(Skeletal landmark data)

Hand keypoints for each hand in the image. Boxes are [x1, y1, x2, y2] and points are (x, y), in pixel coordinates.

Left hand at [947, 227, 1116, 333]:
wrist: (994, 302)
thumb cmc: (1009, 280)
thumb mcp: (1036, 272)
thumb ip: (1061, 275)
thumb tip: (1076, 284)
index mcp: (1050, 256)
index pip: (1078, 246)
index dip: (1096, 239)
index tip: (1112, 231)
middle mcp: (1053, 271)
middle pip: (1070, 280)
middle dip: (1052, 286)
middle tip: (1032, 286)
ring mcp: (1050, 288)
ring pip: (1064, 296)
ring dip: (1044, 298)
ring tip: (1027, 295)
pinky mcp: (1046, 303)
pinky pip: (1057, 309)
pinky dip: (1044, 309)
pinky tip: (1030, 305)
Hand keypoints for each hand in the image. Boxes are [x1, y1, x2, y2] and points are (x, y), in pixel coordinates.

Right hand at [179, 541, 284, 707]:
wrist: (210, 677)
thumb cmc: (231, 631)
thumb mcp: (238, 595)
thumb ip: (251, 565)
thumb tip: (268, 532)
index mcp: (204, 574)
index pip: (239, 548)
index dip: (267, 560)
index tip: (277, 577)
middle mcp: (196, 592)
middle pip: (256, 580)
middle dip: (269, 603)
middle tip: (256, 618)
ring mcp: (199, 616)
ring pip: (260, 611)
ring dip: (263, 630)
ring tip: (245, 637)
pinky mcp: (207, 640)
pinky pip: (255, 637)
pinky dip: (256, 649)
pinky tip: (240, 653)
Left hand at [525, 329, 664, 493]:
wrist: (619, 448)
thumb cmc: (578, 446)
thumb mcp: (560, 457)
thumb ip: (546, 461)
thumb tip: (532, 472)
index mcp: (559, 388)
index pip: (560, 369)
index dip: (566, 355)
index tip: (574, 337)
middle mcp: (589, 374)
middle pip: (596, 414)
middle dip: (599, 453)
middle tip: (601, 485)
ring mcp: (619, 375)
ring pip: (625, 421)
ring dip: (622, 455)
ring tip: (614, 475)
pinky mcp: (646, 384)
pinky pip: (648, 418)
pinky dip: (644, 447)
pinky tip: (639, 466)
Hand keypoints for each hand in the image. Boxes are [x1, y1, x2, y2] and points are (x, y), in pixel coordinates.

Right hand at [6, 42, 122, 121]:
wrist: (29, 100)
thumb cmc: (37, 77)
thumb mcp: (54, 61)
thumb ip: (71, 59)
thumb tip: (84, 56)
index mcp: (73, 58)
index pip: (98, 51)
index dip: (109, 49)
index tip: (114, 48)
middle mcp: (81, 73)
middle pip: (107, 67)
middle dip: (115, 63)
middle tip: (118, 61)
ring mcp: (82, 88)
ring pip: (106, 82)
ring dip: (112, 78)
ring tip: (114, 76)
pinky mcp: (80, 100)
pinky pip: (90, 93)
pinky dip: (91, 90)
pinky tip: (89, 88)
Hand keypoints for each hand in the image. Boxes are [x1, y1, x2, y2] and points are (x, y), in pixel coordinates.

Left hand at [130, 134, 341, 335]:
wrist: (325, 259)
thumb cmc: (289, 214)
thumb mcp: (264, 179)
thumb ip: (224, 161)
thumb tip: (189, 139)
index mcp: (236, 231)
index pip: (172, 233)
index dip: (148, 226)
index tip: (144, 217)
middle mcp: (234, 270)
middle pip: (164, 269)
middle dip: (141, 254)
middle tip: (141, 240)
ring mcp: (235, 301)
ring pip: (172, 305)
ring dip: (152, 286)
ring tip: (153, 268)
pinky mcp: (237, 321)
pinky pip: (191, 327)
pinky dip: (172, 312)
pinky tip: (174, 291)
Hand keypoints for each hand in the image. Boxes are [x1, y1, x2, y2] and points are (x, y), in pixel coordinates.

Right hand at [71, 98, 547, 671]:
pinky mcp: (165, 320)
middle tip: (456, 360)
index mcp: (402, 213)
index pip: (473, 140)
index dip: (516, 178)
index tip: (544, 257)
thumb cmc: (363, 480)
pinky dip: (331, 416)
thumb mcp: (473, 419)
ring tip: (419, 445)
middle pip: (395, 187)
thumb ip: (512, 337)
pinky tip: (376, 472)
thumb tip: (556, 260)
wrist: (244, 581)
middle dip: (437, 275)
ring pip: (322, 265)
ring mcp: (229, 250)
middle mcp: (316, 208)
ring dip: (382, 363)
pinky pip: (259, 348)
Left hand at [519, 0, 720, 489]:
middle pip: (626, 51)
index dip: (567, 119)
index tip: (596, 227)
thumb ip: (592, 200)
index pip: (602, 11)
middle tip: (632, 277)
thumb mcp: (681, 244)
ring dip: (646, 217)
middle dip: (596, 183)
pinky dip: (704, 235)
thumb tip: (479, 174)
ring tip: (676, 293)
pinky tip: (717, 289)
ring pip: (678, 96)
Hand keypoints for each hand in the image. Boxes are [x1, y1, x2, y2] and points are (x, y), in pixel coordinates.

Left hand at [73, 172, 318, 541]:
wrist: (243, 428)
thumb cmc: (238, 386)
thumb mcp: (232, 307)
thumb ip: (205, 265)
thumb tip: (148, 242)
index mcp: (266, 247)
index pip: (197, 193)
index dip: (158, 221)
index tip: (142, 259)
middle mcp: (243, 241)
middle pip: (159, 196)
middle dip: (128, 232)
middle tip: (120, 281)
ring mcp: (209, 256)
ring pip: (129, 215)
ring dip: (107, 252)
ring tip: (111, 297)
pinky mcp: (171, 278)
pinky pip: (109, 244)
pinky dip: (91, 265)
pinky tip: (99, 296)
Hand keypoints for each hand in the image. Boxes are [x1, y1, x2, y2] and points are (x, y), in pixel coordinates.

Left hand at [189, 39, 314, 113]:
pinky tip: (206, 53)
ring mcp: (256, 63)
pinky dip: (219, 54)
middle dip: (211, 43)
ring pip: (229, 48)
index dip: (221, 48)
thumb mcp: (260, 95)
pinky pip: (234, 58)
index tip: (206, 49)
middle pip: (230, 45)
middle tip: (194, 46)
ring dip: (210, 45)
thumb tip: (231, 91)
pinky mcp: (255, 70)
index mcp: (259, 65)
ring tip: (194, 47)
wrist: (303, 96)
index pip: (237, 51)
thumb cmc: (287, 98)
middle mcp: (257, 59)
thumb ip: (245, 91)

Exercise aim:
From the first line to the last, copy the data exactly.

Task result:
Hand keypoints for each hand in the image. Boxes are [x1, y1, x2, y2] and points are (x, y), in pixel coordinates.

Left hand at [947, 227, 1116, 333]:
wrist: (994, 302)
thumb cmc: (1009, 280)
thumb mcp: (1036, 272)
thumb ip: (1061, 275)
thumb tip: (1076, 284)
index mcp: (1050, 256)
index pip: (1078, 246)
index dip: (1096, 239)
index tip: (1112, 231)
middle mcp: (1053, 271)
middle pip: (1070, 280)
middle dip: (1052, 286)
middle tip: (1032, 286)
ring mcp: (1050, 288)
ring pip: (1064, 296)
ring dip: (1044, 298)
ring tip: (1027, 295)
pinky mcp: (1046, 303)
pinky pip: (1057, 309)
pinky dip: (1044, 309)
pinky tip: (1030, 305)
Hand keypoints for each hand in the image. Boxes are [x1, y1, x2, y2] and points are (x, y), in pixel coordinates.

Right hand at [179, 541, 284, 707]:
wrist: (210, 677)
thumb cmc: (231, 631)
thumb mcp: (238, 595)
thumb ip: (251, 565)
thumb tip: (268, 532)
index mcp: (204, 574)
index pip: (239, 548)
index dip: (267, 560)
index tip: (277, 577)
middle mcp: (196, 592)
middle pip: (256, 580)
middle dip: (269, 603)
middle tip: (256, 618)
ring mcp: (199, 616)
ring pip: (260, 611)
ring dip: (263, 630)
ring tip: (245, 637)
pinky mcp: (207, 640)
pinky pip: (255, 637)
pinky dip: (256, 649)
pinky tip: (240, 653)
Left hand at [525, 329, 664, 493]:
wrist: (619, 448)
thumb cmc: (578, 446)
thumb mcp: (560, 457)
thumb ip: (546, 461)
thumb tip: (532, 472)
index mcp: (559, 388)
index pip: (560, 369)
index dip: (566, 355)
index tip: (574, 337)
middle mcp: (589, 374)
middle pip: (596, 414)
middle dip: (599, 453)
middle tip: (601, 485)
ring mcp: (619, 375)
ring pip: (625, 421)
ring dip: (622, 455)
ring tip: (614, 475)
pinky mcp: (646, 384)
pinky pip: (648, 418)
pinky dip: (644, 447)
pinky tip: (639, 466)
Hand keypoints for each hand in the image. Boxes are [x1, y1, x2, y2] and points are (x, y), in pixel coordinates.

Right hand at [6, 42, 122, 121]:
wrist: (29, 100)
thumb cmc: (37, 77)
thumb mcp: (54, 61)
thumb ip: (71, 59)
thumb tip: (84, 56)
index mcp: (73, 58)
index pip: (98, 51)
index dip: (109, 49)
index tip: (114, 48)
middle mcp: (81, 73)
middle pip: (107, 67)
middle dip: (115, 63)
middle tip: (118, 61)
ring mcp: (82, 88)
ring pip: (106, 82)
ring dip: (112, 78)
ring tip: (114, 76)
pinky mcp: (80, 100)
pinky pip: (90, 93)
pinky dip: (91, 90)
pinky tip: (89, 88)
Hand keypoints for each hand in the image. Boxes are [x1, y1, x2, y2] and points are (x, y), in pixel coordinates.

Left hand at [130, 134, 341, 335]:
wrist: (325, 259)
thumb cmc: (289, 214)
thumb mcp: (264, 179)
thumb ip: (224, 161)
thumb tip: (189, 139)
index mcp: (236, 231)
index pip: (172, 233)
index dip: (148, 226)
index tip: (144, 217)
middle mcp: (234, 270)
middle pip: (164, 269)
middle dip: (141, 254)
middle tip: (141, 240)
ring mcp: (235, 301)
ring pip: (172, 305)
ring dip: (152, 286)
ring tip: (153, 268)
pinky mcp: (237, 321)
pinky pip: (191, 327)
pinky dip: (172, 312)
pinky tip: (174, 291)
Hand keypoints for each hand in the image. Boxes are [x1, y1, x2, y2] and points are (x, y), in pixel coordinates.

Right hand at [71, 98, 547, 671]:
pinky mcp: (165, 320)
middle tip: (456, 360)
index mcp: (402, 213)
index pip: (473, 140)
index dip: (516, 178)
index tip: (544, 257)
thumb cmc: (363, 480)
pinky dip: (331, 416)
thumb mcp: (473, 419)
ring tip: (419, 445)
middle pip: (395, 187)
thumb ip: (512, 337)
pinky tip: (376, 472)
thumb tip: (556, 260)
wrist: (244, 581)
middle dip: (437, 275)
ring pip: (322, 265)
ring mcp: (229, 250)
middle mcp: (316, 208)
ring dip: (382, 363)
pinky pip: (259, 348)
Left hand at [519, 0, 720, 489]:
middle pip: (626, 51)
index dip: (567, 119)
index tip: (596, 227)
thumb ip: (592, 200)
index pip: (602, 11)
middle tip: (632, 277)
thumb mcp: (681, 244)
ring dip: (646, 217)
middle dip: (596, 183)
pinky dip: (704, 235)
thumb tip: (479, 174)
ring tip: (676, 293)
pinky tip: (717, 289)
ring pip: (678, 96)
Hand keypoints for each hand in the image. Boxes are [x1, y1, x2, y2] and points are (x, y), in pixel coordinates.

Left hand at [73, 172, 318, 541]:
wrist: (243, 428)
thumb cmc: (238, 386)
thumb mcp: (232, 307)
thumb ip: (205, 265)
thumb tip: (148, 242)
index mcp: (266, 247)
index pip: (197, 193)
index dip: (158, 221)
index tip: (142, 259)
middle mcp: (243, 241)
middle pip: (159, 196)
middle dip: (128, 232)
middle tip: (120, 281)
ring mcp: (209, 256)
ring pip: (129, 215)
ring dip: (107, 252)
ring tip: (111, 297)
pinky mcp: (171, 278)
pinky pip: (109, 244)
pinky dip: (91, 265)
pinky tip: (99, 296)
Hand keypoints for each hand in the image. Boxes are [x1, y1, x2, y2] and points are (x, y), in pixel coordinates.

Left hand at [189, 39, 314, 113]:
pinky tip: (206, 53)
ring mcp: (256, 63)
pinky dip: (219, 54)
middle dip: (211, 43)
ring pip: (229, 48)
index dip: (221, 48)
thumb mcp: (260, 95)
pinky pip: (234, 58)
index tip: (206, 49)
middle pip: (230, 45)
middle tip: (194, 46)
ring dip: (210, 45)
thumb tip: (231, 91)
pinky mcp: (255, 70)
index mcp: (259, 65)
ring tip: (194, 47)
wrist: (303, 96)
index pip: (237, 51)
thumb cmc: (287, 98)
middle mcp: (257, 59)
thumb ip: (245, 91)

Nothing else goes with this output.